__TASK BRIEF__: Images are to be left out; everything else in the listing should be repeated exactly.

------ THE DATA ------

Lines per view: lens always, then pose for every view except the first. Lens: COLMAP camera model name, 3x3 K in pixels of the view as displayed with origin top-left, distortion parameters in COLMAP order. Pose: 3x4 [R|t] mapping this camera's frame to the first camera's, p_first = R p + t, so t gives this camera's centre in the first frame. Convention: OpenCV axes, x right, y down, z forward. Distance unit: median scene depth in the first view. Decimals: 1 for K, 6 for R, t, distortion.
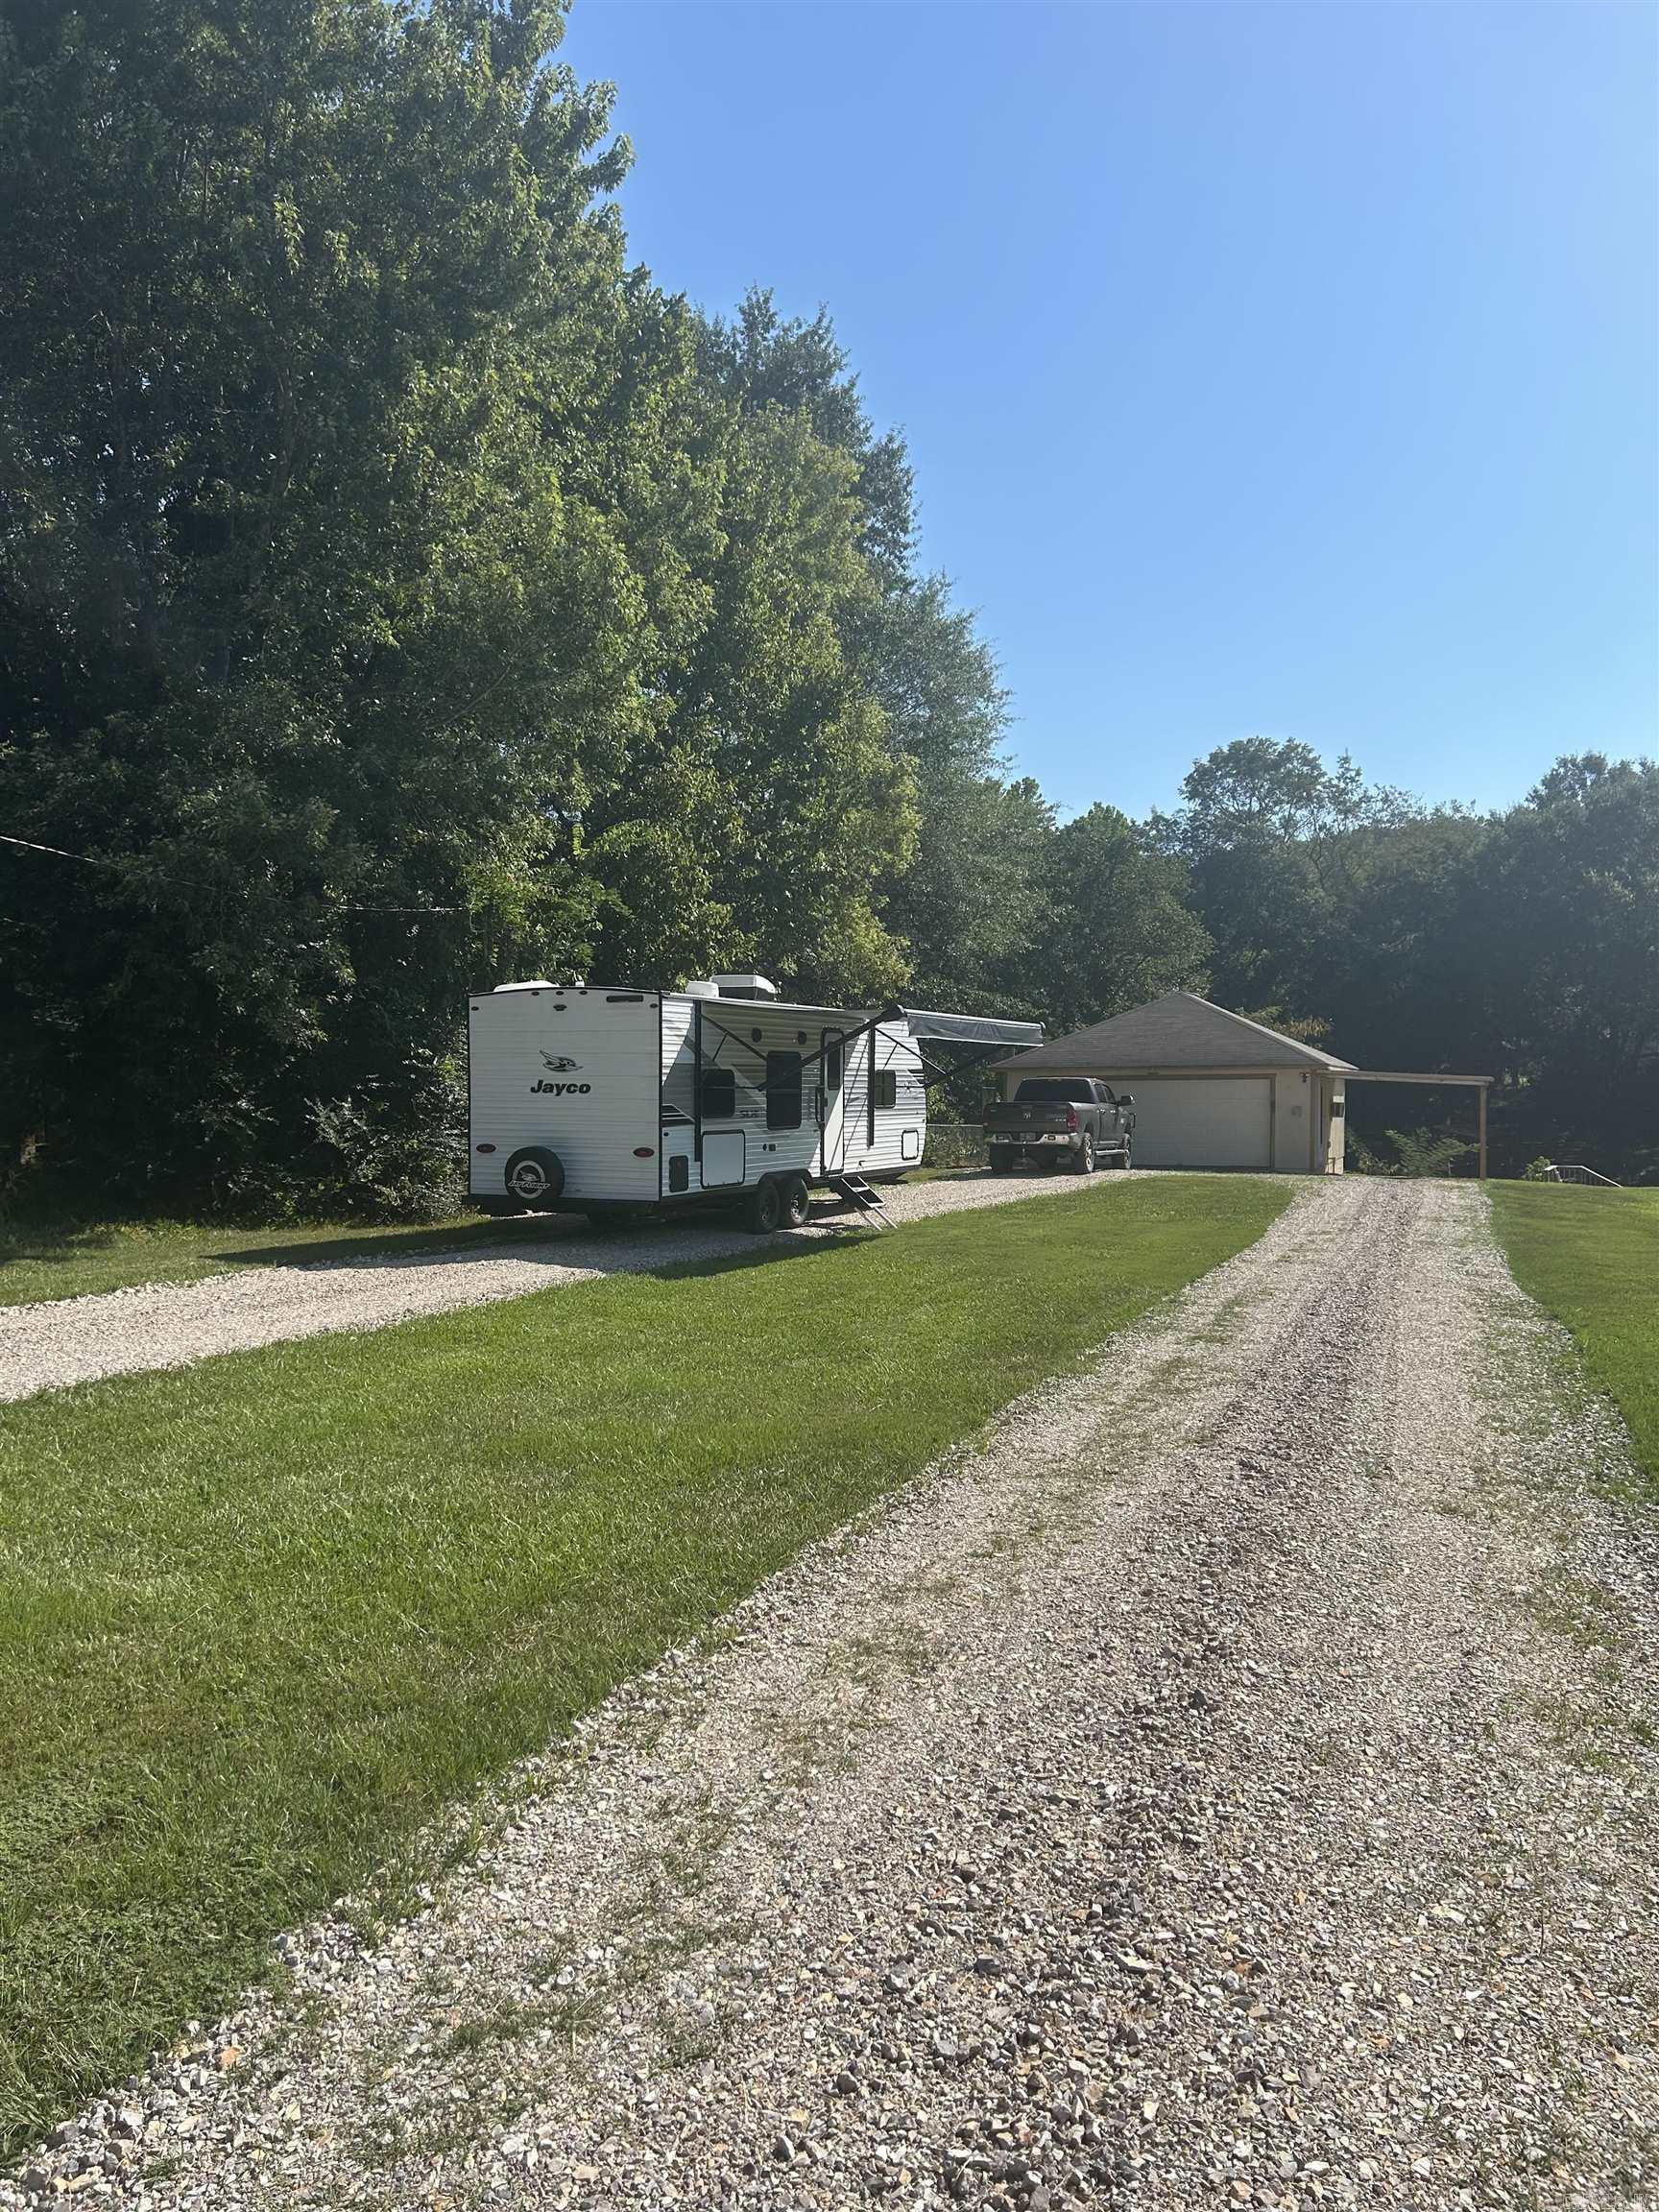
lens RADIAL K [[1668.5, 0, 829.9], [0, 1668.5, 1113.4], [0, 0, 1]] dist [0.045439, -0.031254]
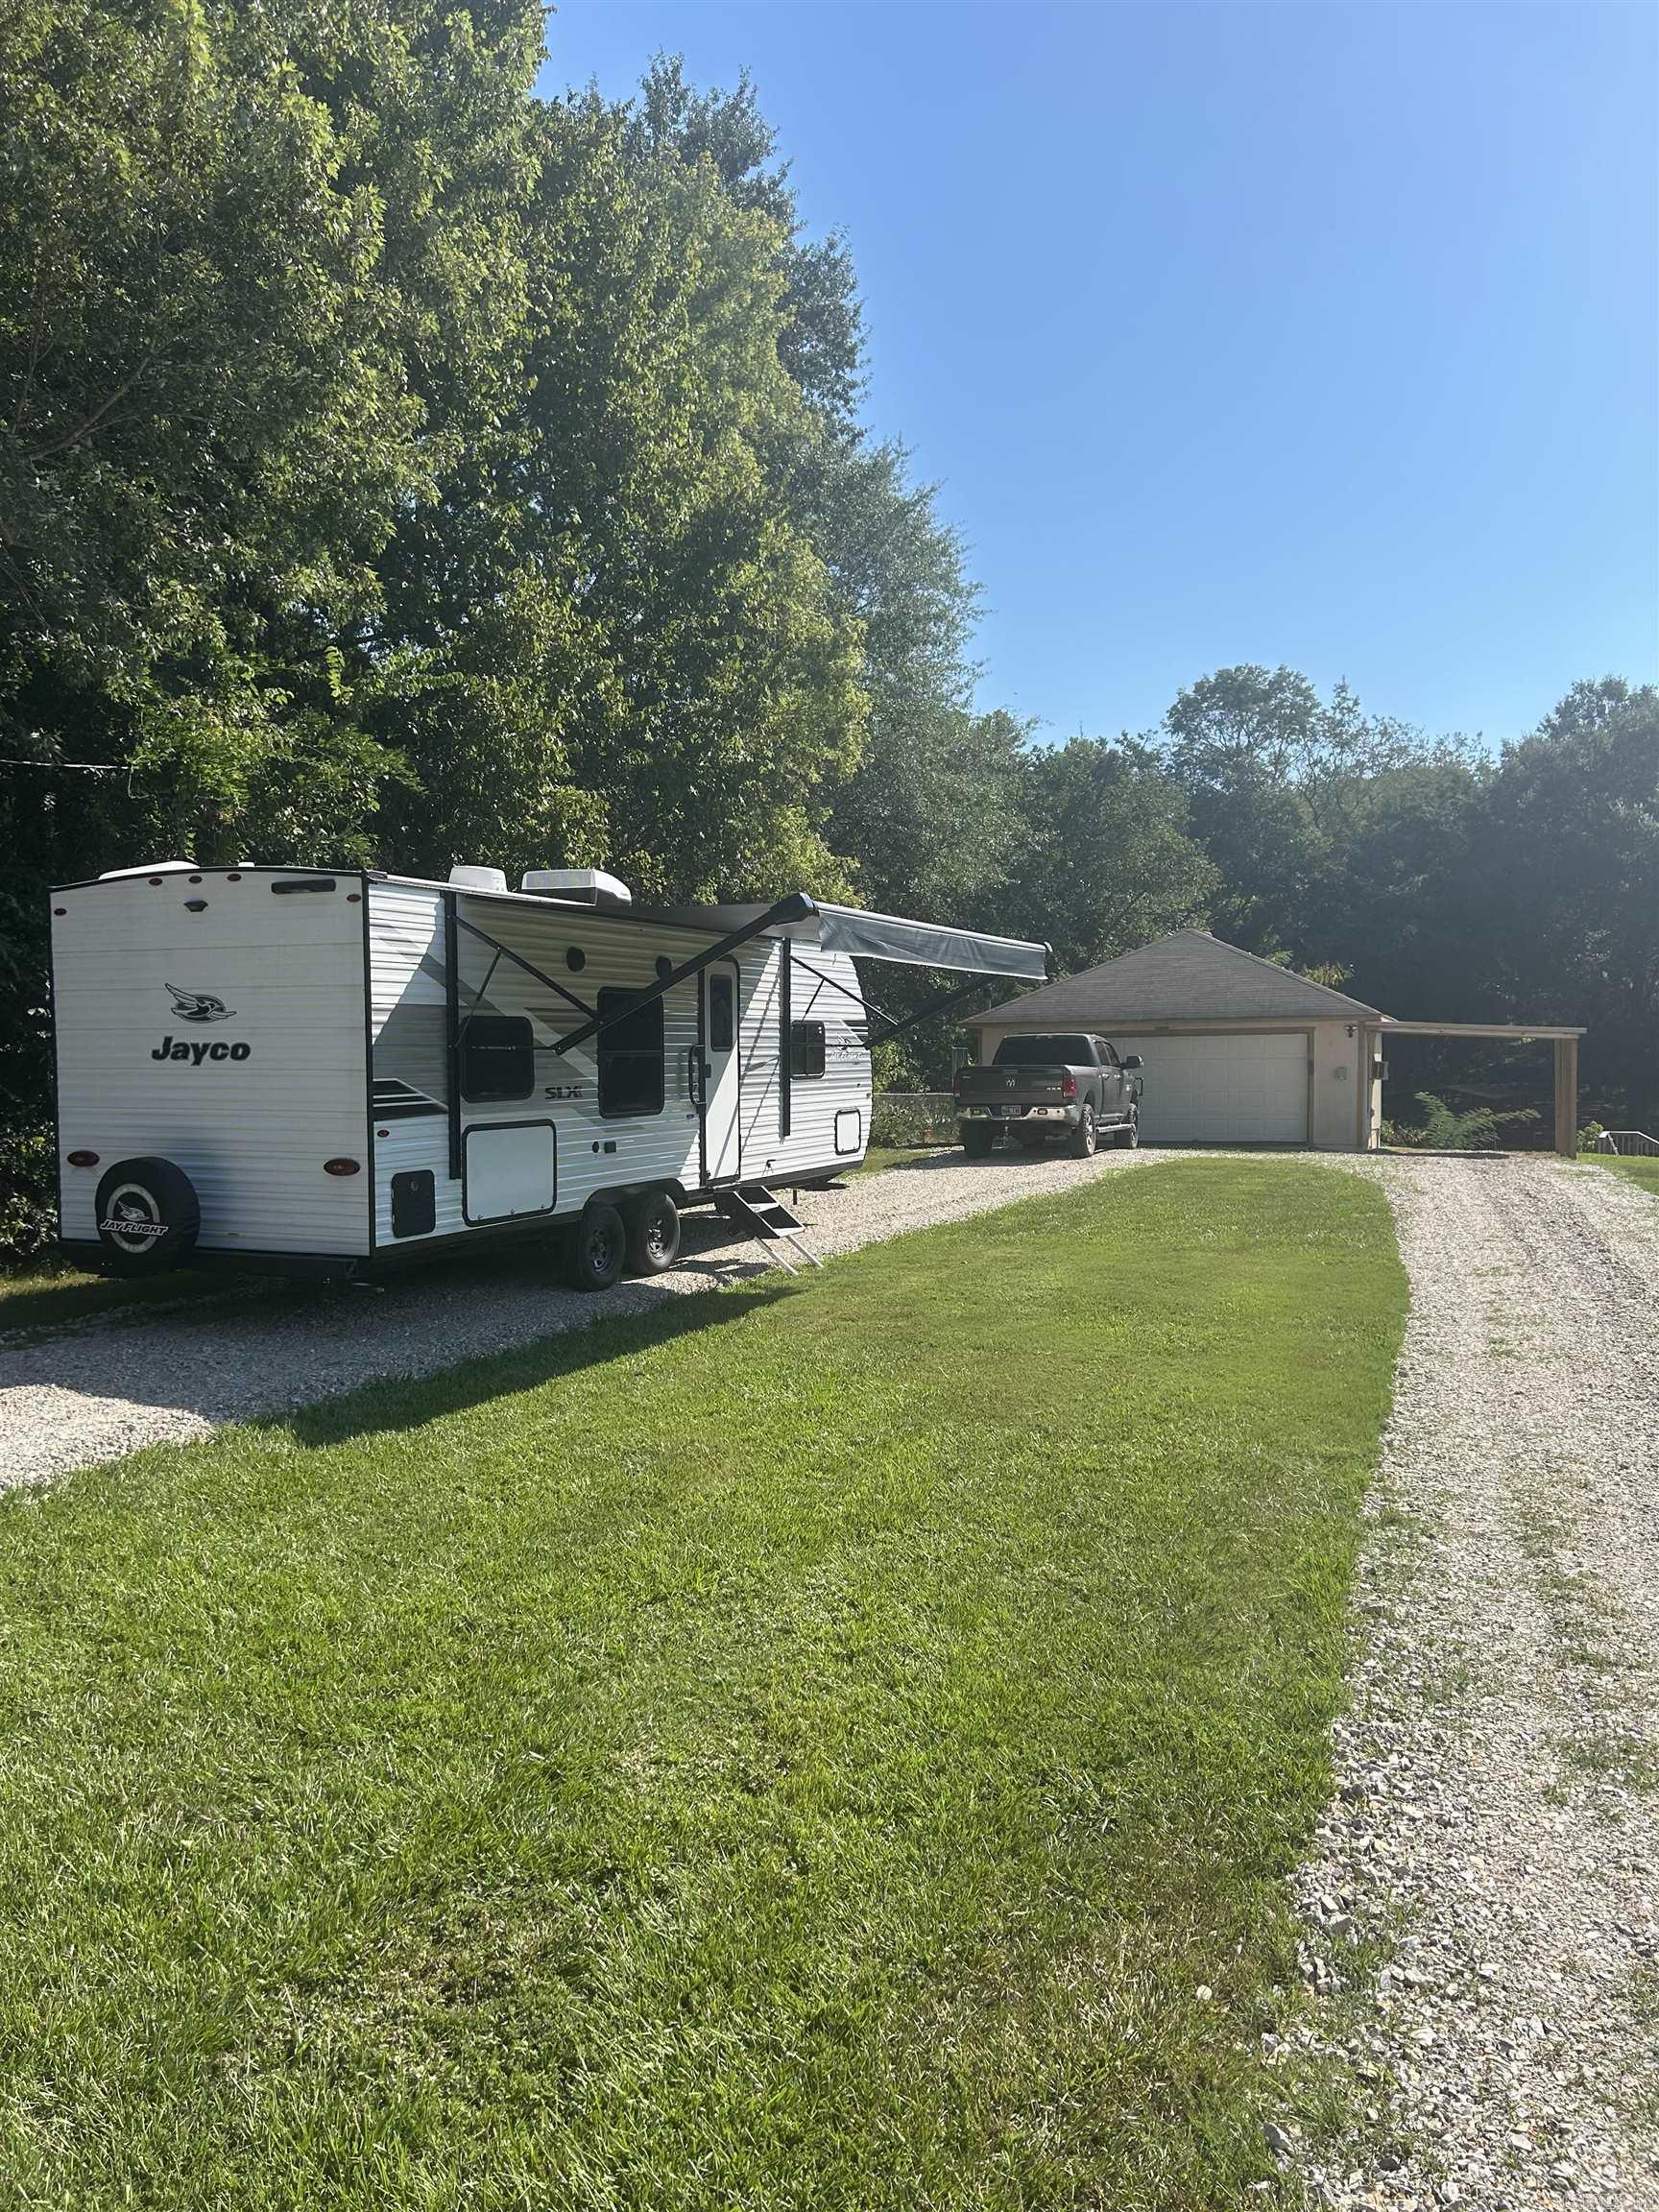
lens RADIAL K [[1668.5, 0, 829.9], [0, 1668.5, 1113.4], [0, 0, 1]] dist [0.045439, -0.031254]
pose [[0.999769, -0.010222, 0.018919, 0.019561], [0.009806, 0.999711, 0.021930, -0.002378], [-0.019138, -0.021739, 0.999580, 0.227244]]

------

__SOLVED PROBLEM__:
Lines per view: lens always, then pose for every view except the first. Lens: COLMAP camera model name, 3x3 K in pixels of the view as displayed with origin top-left, distortion parameters in COLMAP order. Pose: 3x4 [R|t] mapping this camera's frame to the first camera's, p_first = R p + t, so t gives this camera's centre in the first frame. Convention: OpenCV axes, x right, y down, z forward. Distance unit: median scene depth in the first view. Decimals: 1 for K, 6 for R, t, distortion.
lens RADIAL K [[1668.5, 0, 829.9], [0, 1668.5, 1113.4], [0, 0, 1]] dist [0.045439, -0.031254]
lens RADIAL K [[1668.5, 0, 829.9], [0, 1668.5, 1113.4], [0, 0, 1]] dist [0.045439, -0.031254]
pose [[0.999769, -0.010222, 0.018919, 0.019561], [0.009806, 0.999711, 0.021930, -0.002378], [-0.019138, -0.021739, 0.999580, 0.227244]]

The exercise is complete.